↓

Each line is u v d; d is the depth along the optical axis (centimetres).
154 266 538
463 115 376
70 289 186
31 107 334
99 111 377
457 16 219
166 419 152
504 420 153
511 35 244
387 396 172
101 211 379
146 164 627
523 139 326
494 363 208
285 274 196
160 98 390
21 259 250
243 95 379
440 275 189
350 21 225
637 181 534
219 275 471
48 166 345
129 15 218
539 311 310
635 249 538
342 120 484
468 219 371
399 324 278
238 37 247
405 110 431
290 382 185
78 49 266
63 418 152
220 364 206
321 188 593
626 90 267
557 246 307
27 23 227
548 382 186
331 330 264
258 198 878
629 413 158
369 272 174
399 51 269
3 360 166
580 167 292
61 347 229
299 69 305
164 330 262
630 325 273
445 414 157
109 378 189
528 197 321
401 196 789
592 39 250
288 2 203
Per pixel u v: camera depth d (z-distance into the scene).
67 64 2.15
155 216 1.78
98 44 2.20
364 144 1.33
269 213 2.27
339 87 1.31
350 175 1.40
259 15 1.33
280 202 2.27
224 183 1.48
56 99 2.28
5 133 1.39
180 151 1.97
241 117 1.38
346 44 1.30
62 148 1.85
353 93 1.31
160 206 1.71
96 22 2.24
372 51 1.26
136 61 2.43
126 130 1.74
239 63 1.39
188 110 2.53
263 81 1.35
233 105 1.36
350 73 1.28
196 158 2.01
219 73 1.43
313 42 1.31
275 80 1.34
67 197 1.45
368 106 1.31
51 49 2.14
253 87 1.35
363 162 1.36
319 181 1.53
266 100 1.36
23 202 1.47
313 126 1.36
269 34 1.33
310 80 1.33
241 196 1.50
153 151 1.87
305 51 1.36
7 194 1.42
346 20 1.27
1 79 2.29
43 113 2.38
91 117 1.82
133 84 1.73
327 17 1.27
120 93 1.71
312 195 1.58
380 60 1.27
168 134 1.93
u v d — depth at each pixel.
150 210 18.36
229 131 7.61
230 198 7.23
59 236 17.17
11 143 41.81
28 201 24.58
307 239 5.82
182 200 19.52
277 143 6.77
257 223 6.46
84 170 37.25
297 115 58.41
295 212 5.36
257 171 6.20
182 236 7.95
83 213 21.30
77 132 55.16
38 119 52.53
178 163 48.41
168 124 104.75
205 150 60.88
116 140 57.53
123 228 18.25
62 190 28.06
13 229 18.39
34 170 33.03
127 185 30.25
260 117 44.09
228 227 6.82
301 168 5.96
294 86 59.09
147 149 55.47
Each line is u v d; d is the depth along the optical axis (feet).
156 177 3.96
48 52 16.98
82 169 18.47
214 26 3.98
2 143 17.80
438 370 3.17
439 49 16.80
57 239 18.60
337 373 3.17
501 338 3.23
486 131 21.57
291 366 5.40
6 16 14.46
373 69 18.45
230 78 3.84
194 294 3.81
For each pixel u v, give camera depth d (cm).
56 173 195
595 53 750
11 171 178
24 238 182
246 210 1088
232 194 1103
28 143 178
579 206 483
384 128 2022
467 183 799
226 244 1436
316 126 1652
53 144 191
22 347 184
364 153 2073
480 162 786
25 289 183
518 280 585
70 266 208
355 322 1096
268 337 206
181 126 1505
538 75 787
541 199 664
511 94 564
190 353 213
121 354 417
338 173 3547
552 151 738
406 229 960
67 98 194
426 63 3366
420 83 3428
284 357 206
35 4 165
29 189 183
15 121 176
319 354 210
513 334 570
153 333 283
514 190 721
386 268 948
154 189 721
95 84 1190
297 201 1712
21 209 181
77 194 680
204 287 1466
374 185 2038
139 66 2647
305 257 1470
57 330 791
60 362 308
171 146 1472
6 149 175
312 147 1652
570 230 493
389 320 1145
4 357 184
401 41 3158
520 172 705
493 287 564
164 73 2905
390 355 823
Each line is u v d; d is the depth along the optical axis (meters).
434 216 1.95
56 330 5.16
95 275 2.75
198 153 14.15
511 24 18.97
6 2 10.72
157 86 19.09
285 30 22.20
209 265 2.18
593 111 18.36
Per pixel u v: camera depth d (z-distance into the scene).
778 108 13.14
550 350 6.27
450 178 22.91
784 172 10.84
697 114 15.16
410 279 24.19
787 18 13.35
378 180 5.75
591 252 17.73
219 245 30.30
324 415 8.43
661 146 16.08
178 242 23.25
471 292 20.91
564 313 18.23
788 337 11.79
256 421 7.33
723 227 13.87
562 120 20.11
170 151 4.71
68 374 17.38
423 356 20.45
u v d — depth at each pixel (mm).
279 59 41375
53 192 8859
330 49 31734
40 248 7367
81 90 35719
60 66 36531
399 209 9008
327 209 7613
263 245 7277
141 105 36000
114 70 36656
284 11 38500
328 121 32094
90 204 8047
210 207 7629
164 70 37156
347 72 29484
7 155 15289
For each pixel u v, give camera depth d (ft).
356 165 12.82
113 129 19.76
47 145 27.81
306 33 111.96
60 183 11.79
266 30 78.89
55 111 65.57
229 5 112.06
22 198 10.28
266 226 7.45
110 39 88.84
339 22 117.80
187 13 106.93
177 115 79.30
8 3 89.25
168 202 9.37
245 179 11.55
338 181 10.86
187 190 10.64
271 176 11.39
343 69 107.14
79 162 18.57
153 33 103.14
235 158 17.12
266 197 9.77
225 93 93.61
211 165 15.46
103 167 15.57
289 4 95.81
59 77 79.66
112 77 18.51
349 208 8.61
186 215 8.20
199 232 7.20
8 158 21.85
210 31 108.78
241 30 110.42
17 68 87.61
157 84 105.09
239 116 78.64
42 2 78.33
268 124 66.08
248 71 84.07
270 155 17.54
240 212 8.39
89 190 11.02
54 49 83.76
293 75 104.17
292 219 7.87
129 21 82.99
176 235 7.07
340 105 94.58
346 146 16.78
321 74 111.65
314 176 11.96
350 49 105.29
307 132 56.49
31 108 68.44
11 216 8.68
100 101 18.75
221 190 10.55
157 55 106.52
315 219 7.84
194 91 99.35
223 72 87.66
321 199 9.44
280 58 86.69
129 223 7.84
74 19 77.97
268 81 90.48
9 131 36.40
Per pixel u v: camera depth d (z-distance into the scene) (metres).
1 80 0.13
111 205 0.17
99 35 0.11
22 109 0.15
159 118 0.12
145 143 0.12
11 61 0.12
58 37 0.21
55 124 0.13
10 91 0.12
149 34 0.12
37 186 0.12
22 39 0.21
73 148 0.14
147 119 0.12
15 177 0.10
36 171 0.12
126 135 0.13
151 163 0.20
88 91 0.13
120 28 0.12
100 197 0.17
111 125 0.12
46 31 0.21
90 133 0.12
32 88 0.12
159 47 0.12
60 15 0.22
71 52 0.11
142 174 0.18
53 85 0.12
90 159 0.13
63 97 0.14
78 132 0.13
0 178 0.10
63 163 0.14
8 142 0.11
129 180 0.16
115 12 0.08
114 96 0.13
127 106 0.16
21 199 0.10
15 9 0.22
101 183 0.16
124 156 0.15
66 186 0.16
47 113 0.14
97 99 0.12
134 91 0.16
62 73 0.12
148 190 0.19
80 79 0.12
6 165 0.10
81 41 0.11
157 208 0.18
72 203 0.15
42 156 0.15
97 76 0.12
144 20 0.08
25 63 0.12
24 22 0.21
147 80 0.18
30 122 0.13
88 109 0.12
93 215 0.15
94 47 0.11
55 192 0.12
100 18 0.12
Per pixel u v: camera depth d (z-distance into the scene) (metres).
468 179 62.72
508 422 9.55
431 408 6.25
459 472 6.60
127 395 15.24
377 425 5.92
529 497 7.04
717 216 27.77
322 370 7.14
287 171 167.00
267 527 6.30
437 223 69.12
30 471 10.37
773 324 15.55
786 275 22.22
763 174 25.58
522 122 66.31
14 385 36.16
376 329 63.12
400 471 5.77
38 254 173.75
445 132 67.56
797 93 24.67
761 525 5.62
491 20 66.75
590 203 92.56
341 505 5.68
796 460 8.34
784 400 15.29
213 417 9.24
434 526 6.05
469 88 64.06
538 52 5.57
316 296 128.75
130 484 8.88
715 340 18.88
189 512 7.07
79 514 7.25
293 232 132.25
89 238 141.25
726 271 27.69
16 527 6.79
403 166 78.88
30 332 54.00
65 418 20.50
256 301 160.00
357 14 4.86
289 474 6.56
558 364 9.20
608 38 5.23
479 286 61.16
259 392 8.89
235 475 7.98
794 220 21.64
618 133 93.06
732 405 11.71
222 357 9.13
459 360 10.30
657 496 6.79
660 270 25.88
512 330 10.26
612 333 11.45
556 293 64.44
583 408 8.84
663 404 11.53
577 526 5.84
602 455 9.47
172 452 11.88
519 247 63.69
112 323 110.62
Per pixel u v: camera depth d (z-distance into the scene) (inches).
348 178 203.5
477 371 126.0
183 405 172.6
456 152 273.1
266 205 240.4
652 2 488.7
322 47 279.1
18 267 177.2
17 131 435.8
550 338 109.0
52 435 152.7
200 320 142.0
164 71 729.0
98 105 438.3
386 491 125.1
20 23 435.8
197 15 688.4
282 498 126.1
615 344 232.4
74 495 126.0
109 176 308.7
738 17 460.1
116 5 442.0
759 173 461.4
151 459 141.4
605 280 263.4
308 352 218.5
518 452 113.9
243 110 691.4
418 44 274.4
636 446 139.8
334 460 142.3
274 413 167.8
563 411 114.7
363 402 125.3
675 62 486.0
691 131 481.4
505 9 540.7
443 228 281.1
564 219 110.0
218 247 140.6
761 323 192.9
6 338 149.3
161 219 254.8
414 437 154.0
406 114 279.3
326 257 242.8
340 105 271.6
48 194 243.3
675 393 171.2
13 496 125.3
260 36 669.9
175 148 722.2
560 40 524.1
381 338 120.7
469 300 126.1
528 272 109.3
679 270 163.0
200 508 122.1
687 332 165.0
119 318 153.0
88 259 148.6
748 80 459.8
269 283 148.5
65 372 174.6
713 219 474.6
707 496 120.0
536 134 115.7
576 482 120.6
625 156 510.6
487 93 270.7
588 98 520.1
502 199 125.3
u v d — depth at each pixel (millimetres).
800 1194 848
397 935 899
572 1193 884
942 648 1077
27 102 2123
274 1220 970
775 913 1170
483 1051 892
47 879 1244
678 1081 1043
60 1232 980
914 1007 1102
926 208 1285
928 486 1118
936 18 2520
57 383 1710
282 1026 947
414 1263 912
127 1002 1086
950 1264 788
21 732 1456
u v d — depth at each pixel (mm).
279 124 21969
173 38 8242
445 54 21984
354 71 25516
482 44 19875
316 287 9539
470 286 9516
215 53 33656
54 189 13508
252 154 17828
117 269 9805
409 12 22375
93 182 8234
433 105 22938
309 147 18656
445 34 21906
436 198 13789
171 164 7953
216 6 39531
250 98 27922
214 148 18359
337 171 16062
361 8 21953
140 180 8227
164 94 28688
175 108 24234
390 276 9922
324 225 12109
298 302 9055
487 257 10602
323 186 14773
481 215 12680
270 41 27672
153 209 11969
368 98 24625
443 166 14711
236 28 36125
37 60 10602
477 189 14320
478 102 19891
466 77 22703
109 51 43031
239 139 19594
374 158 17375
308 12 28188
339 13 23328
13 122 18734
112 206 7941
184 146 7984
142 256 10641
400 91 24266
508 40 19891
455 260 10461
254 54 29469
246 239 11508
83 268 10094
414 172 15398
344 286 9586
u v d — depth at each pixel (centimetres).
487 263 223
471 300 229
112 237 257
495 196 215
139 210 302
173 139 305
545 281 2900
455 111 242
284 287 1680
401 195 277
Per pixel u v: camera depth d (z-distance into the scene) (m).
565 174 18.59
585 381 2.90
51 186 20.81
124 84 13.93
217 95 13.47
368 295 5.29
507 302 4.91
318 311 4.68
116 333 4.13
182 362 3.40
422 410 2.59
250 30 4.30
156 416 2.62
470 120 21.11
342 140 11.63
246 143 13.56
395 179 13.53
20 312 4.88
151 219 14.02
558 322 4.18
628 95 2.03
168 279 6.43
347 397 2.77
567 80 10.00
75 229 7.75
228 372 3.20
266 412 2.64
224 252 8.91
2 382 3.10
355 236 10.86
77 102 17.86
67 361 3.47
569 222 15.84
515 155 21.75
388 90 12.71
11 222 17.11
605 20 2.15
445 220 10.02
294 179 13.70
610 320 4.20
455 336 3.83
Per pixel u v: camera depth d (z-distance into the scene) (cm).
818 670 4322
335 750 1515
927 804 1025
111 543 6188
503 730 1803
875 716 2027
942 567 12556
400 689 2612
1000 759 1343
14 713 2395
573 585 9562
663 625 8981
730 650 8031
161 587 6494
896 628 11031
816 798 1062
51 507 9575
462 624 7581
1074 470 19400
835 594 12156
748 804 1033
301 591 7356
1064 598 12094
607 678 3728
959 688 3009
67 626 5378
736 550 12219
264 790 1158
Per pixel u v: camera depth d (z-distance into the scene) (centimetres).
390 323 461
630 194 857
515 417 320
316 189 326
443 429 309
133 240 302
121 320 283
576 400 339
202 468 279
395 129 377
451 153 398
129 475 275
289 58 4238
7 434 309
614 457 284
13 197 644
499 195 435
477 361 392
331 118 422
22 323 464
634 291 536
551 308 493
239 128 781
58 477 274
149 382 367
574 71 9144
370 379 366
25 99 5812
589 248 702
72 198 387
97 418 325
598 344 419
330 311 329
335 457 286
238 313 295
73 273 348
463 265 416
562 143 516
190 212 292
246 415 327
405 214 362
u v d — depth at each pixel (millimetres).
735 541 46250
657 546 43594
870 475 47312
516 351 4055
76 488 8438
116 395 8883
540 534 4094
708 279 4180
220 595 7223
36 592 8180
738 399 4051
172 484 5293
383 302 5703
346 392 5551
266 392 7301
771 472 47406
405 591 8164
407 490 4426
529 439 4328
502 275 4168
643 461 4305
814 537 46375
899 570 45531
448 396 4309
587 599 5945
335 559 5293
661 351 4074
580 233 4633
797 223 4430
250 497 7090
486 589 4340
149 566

↑

EXERCISE ▸ Write out exactly the lines from the line with "587 599 5945" to the close of the listing above, including both of those lines.

SOLUTION BELOW ▸
587 599 5945
335 559 5293
661 351 4074
580 233 4633
797 223 4430
250 497 7090
486 589 4340
149 566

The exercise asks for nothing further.